Work item:
Your answer must be the full listing below, restated word for word, with no pictures in it.

Exercise data:
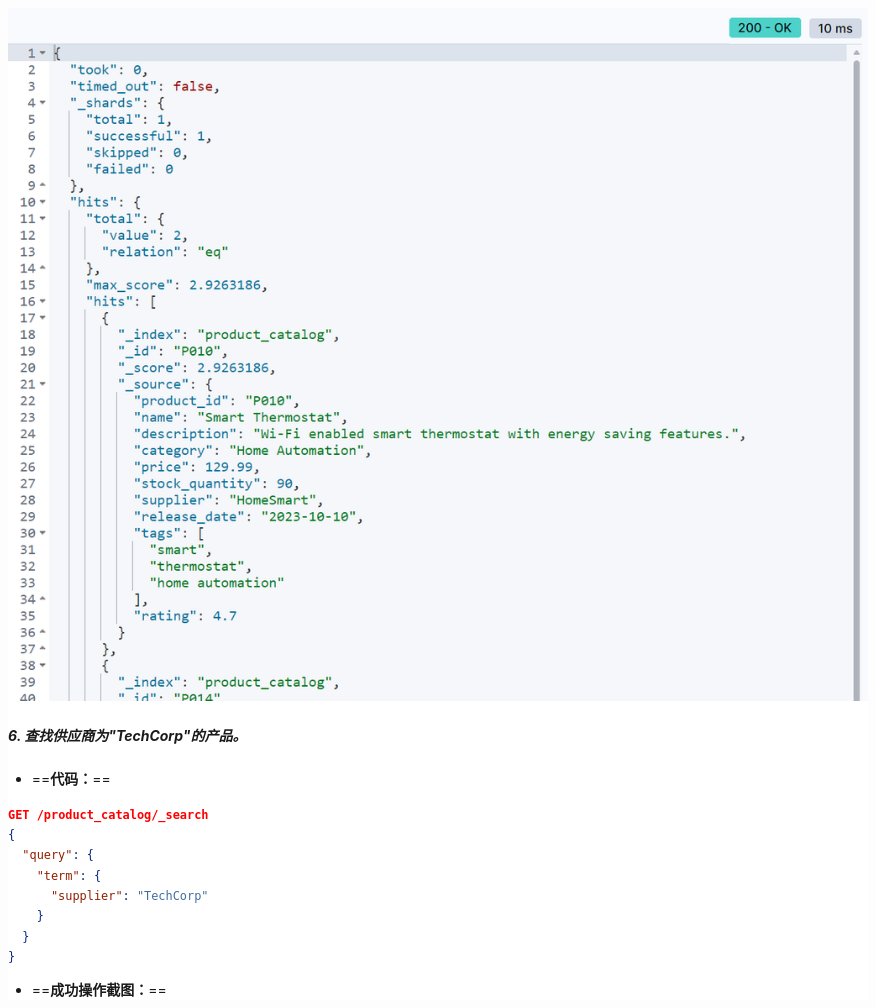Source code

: ![屏幕截图 2024-09-27 163555](assets/163555.png)
##### 6. 查找供应商为"TechCorp"的产品。
- ==**代码：**==
``` json
GET /product_catalog/_search
{
  "query": {
    "term": {
      "supplier": "TechCorp" 
    }
  }
}
```
- ==**成功操作截图：**==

Task result:
Source code

: ![屏幕截图 2024-09-27 163555](assets/163555.png)
##### 6. 查找供应商为"TechCorp"的产品。
- ==**代码：**==
``` json
GET /product_catalog/_search
{
  "query": {
    "term": {
      "supplier": "TechCorp" 
    }
  }
}
```
- ==**成功操作截图：**==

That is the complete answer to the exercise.